→ 原文摘錄

##########

1. Rocchio Classification
    * uses centroid to define boundaries
    * centroid of a class $c$ : vector average of documents belong to class $c$ (透過 training data 計算 class 重心)
    * 那麼，兩個 classes 間的 boundary 就是 a set of points with **equal distance** from two centroids. 在 classify 時，只要將 point 對應到最近的 centroid 即完成分類。
        ![](https://i.imgur.com/gfz2dfm.jpg =60%x)
        in this case, a1 = a2, b1 = b2 ...
    * 缺點：沒有密度概念，只用距離判斷會出事
        ![](https://i.imgur.com/kloDZ7m.jpg)
        
2. K Nearest Neighbor (KNN)
    * assigns documents to the majority class of their $k$ closest neighbors, with ties broken randomly
    * It is desirable for $k$ to be **odd** (makes ties less likely)
    * weighting by similarities is often more accurate (也就是離比較近的 neighbor 的票較重要)
    * $k$ 通常是 pre-defined，也就是說 KNN requires no training at all
    * less efficient: 因為要找 nearest neighbors，所以對於每個 vector，都要掃過全部的 documents，linear in $|d|$
    * simply memorizes all training examples: 又被稱為 memory-based learning

3. Linear / Nonlinear Classifiers
    * ++KNN is not a linear classifier++. Because the decision boundary of KNN consists of locally linear segments, which would form a complex shape (not a line in 2D or a hyperplane in M-dimensional space)

##########

→ 所示資料
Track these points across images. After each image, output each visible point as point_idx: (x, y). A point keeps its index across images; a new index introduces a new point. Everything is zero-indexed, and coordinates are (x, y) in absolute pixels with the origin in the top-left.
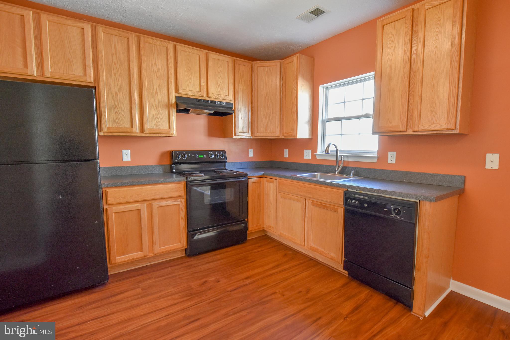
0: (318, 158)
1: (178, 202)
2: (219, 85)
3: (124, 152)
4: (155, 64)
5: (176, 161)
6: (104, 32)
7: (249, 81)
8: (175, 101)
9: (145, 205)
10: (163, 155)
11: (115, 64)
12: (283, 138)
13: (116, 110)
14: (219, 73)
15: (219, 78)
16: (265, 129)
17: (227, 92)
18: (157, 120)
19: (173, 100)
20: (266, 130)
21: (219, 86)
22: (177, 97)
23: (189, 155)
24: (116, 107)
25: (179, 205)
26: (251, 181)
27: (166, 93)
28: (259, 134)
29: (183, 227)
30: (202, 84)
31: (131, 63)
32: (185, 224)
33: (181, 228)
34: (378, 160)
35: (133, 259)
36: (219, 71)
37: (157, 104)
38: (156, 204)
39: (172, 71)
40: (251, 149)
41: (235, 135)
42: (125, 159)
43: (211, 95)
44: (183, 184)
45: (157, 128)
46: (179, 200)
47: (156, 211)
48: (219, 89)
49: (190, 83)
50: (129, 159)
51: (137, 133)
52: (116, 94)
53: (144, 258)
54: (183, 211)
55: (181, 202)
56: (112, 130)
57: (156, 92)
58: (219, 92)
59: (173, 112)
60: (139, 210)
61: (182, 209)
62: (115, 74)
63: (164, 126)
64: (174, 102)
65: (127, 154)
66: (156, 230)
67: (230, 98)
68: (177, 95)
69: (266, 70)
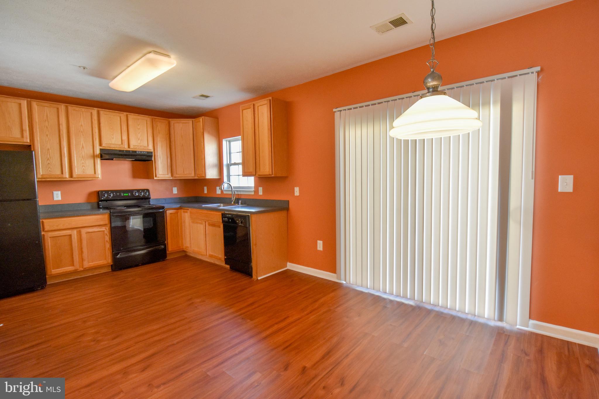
0: (225, 193)
1: (103, 229)
2: (139, 138)
3: (55, 193)
4: (81, 125)
5: (103, 199)
6: (37, 105)
7: (167, 134)
8: (99, 152)
9: (74, 233)
10: (90, 194)
11: (47, 127)
12: (197, 178)
13: (48, 162)
14: (139, 129)
15: (139, 133)
16: (182, 171)
17: (147, 144)
18: (84, 167)
19: (98, 152)
20: (184, 172)
21: (139, 139)
22: (101, 150)
23: (114, 193)
24: (48, 159)
25: (104, 231)
26: (169, 212)
27: (91, 147)
28: (177, 176)
29: (108, 248)
30: (123, 139)
31: (61, 126)
32: (110, 246)
33: (107, 249)
34: (254, 193)
35: (66, 272)
36: (139, 128)
37: (84, 155)
38: (84, 231)
39: (96, 130)
40: (175, 187)
41: (156, 176)
42: (55, 199)
43: (132, 147)
44: (107, 215)
45: (84, 174)
46: (104, 228)
47: (84, 236)
48: (139, 142)
49: (113, 138)
50: (60, 198)
51: (66, 178)
52: (48, 149)
53: (76, 272)
54: (107, 236)
55: (105, 228)
56: (45, 177)
57: (83, 147)
58: (140, 144)
59: (98, 161)
60: (70, 236)
61: (106, 235)
62: (47, 135)
63: (90, 172)
64: (98, 154)
65: (57, 194)
66: (85, 250)
67: (151, 148)
68: (101, 148)
69: (181, 126)
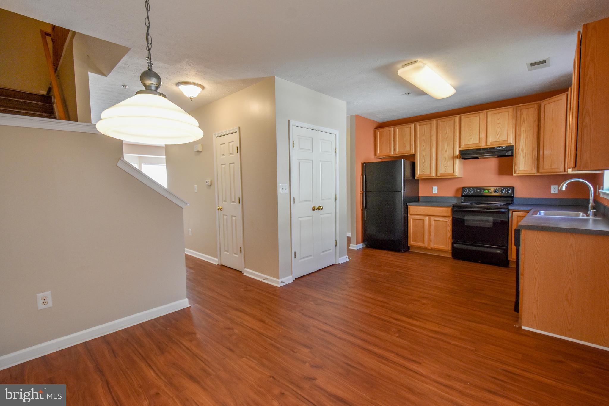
0: (601, 195)
1: (446, 220)
2: (498, 133)
4: (446, 133)
5: (464, 194)
6: (419, 125)
7: (535, 121)
8: (459, 153)
9: (427, 219)
11: (424, 140)
13: (423, 165)
14: (499, 123)
15: (498, 128)
16: (550, 165)
17: (507, 138)
18: (446, 168)
19: (457, 153)
21: (498, 135)
22: (460, 151)
23: (475, 190)
24: (423, 163)
25: (447, 221)
27: (452, 150)
29: (449, 237)
30: (480, 137)
31: (432, 137)
32: (451, 236)
33: (448, 237)
35: (419, 246)
36: (498, 122)
37: (446, 157)
38: (432, 219)
39: (457, 134)
41: (515, 173)
42: (434, 192)
43: (489, 144)
44: (450, 209)
45: (445, 173)
46: (447, 219)
47: (433, 223)
48: (498, 137)
49: (471, 139)
50: (438, 192)
51: (433, 177)
52: (424, 156)
53: (425, 248)
54: (449, 226)
55: (448, 220)
56: (421, 176)
57: (446, 151)
58: (498, 139)
59: (457, 161)
60: (424, 220)
61: (448, 225)
62: (424, 146)
63: (450, 171)
64: (457, 154)
65: (435, 189)
66: (432, 234)
67: (511, 142)
68: (461, 149)
69: (553, 106)
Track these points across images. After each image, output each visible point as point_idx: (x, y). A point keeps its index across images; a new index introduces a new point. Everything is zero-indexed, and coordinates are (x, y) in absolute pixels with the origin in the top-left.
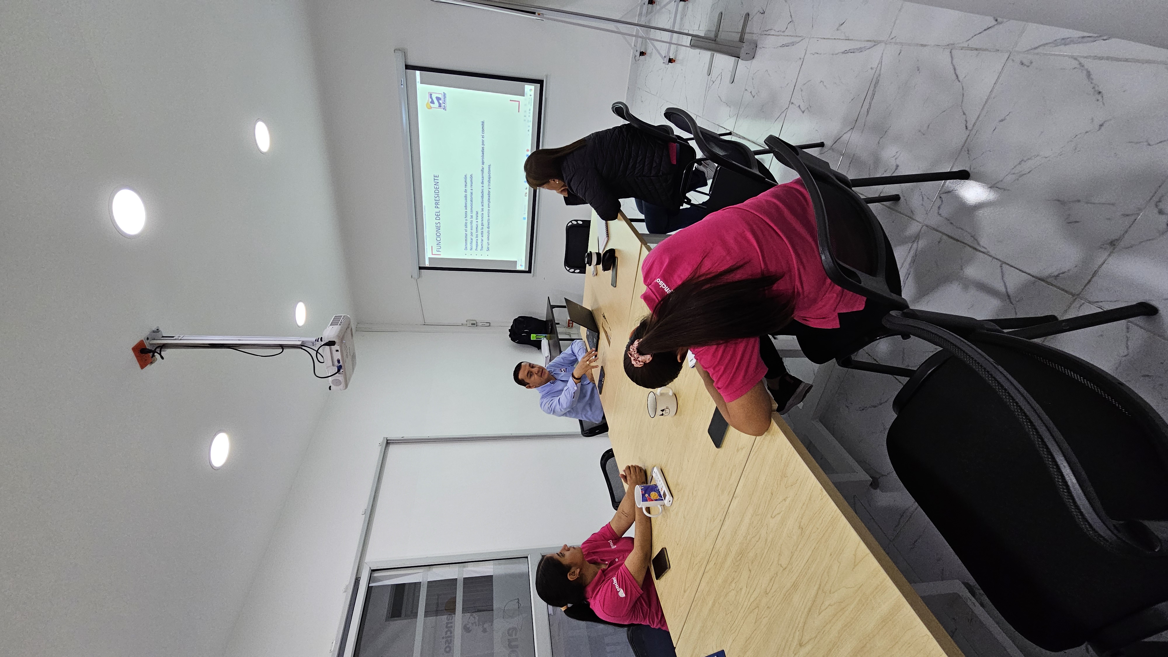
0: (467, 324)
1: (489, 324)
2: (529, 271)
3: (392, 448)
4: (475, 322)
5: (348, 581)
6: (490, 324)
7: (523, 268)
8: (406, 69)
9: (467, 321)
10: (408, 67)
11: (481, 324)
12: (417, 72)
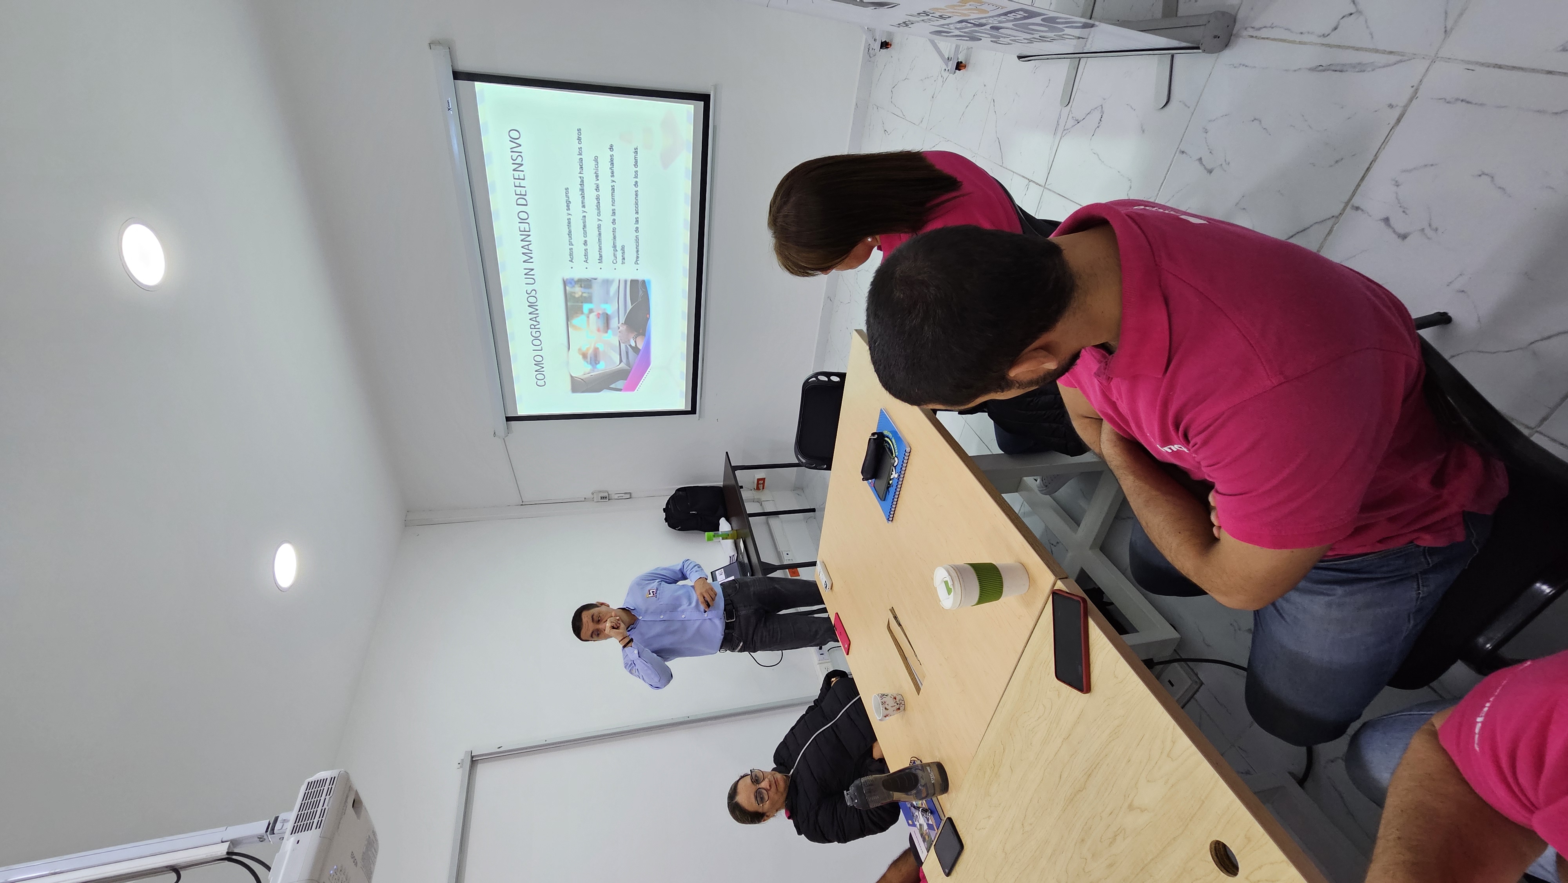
0: (593, 499)
1: (630, 496)
2: (693, 411)
3: (482, 769)
4: (606, 494)
7: (682, 407)
8: (454, 79)
9: (593, 494)
10: (457, 75)
11: (616, 497)
12: (478, 84)
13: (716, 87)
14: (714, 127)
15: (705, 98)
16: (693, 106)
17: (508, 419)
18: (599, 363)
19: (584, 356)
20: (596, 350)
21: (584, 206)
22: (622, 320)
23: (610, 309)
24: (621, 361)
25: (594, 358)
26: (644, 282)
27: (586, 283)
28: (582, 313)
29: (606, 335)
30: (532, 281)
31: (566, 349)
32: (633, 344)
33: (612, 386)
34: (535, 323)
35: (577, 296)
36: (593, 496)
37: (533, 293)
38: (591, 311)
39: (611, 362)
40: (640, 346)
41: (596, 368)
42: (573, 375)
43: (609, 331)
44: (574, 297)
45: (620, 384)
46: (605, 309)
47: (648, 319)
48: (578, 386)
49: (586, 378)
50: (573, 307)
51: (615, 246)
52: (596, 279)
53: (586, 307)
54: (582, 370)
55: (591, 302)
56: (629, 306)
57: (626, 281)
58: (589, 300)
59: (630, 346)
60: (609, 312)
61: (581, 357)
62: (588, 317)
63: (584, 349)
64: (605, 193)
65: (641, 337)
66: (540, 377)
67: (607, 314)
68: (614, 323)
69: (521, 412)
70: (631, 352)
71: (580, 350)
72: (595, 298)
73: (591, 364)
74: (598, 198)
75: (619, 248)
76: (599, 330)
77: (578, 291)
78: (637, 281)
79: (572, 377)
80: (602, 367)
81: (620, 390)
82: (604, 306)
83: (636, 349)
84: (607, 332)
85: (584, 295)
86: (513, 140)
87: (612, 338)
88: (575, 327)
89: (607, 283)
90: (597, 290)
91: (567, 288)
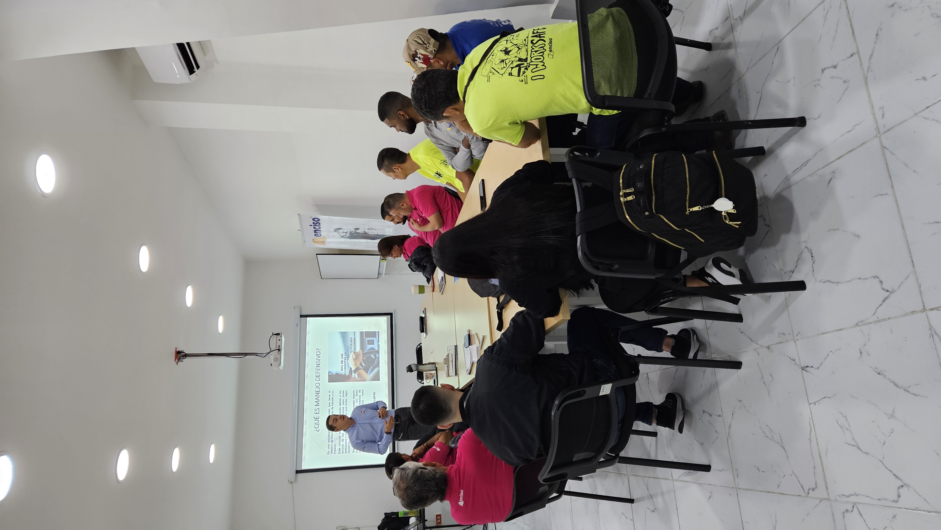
6: (359, 529)
8: (300, 317)
10: (301, 316)
12: (308, 318)
13: (394, 311)
14: (395, 324)
15: (391, 314)
16: (386, 318)
17: (298, 472)
69: (304, 468)
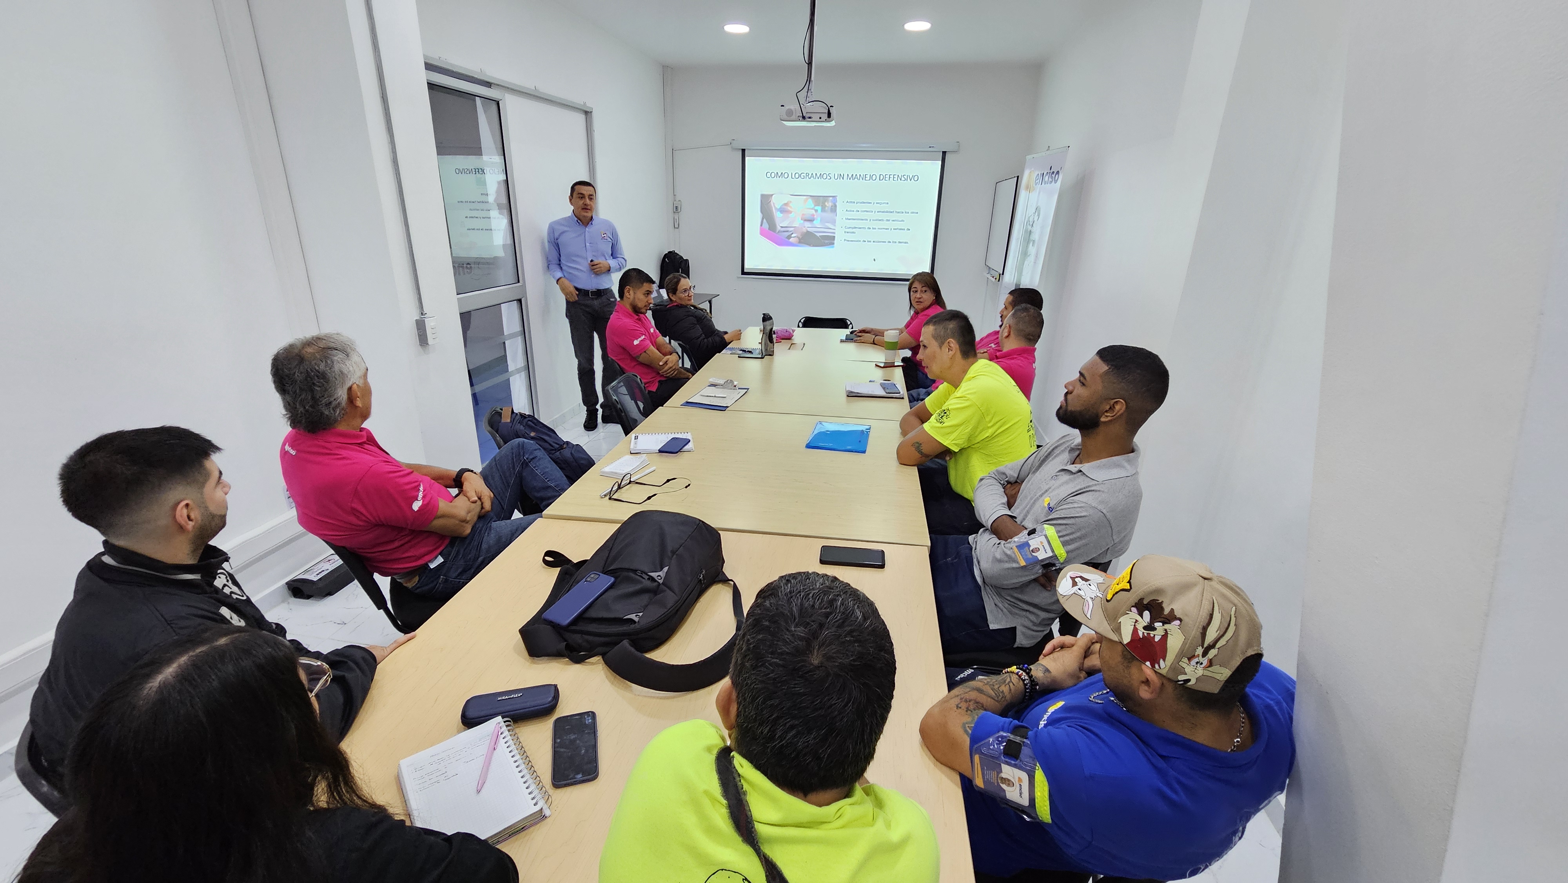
0: (675, 201)
1: (676, 226)
2: (743, 273)
3: (582, 117)
4: (679, 210)
5: (492, 73)
6: (677, 228)
7: (746, 266)
8: (943, 152)
9: (679, 201)
10: (944, 153)
11: (676, 217)
12: (940, 163)
17: (743, 151)
18: (781, 213)
19: (786, 204)
20: (791, 212)
21: (878, 212)
22: (809, 229)
23: (817, 223)
24: (782, 227)
25: (784, 210)
26: (833, 244)
27: (834, 209)
28: (815, 206)
29: (800, 219)
30: (836, 178)
31: (791, 194)
32: (793, 236)
33: (765, 220)
34: (810, 176)
35: (826, 203)
36: (677, 200)
37: (828, 177)
38: (816, 211)
39: (781, 221)
40: (791, 240)
41: (778, 211)
42: (773, 196)
43: (802, 221)
44: (825, 201)
45: (766, 226)
46: (817, 219)
47: (810, 245)
48: (765, 200)
49: (771, 204)
50: (819, 200)
51: (855, 228)
52: (836, 215)
53: (819, 208)
54: (777, 202)
55: (822, 211)
56: (818, 235)
57: (834, 233)
58: (823, 210)
59: (792, 234)
60: (814, 222)
61: (786, 202)
62: (812, 209)
63: (791, 205)
64: (885, 224)
65: (798, 240)
66: (773, 175)
67: (814, 220)
68: (807, 224)
69: (747, 159)
70: (787, 234)
71: (791, 202)
72: (825, 214)
73: (780, 208)
74: (882, 220)
75: (854, 230)
76: (803, 214)
77: (829, 204)
78: (834, 240)
79: (772, 195)
80: (778, 215)
81: (761, 225)
82: (819, 219)
83: (789, 237)
84: (802, 219)
85: (827, 208)
86: (913, 177)
87: (798, 222)
88: (806, 201)
89: (834, 222)
90: (828, 215)
91: (831, 198)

##########

→ 任務說明
請更新上方關於分類器的筆記：從含有「1. Rocchio Classification」的那句開始，到「計算 class 重心)」之後停止，重新寫出這一段，並將其中的「boundaries」改為「界線」。

→ 解答
1. Rocchio Classification
    * uses centroid to define 界線
    * centroid of a class $c$ : vector average of documents belong to class $c$ (透過 training data 計算 class 重心)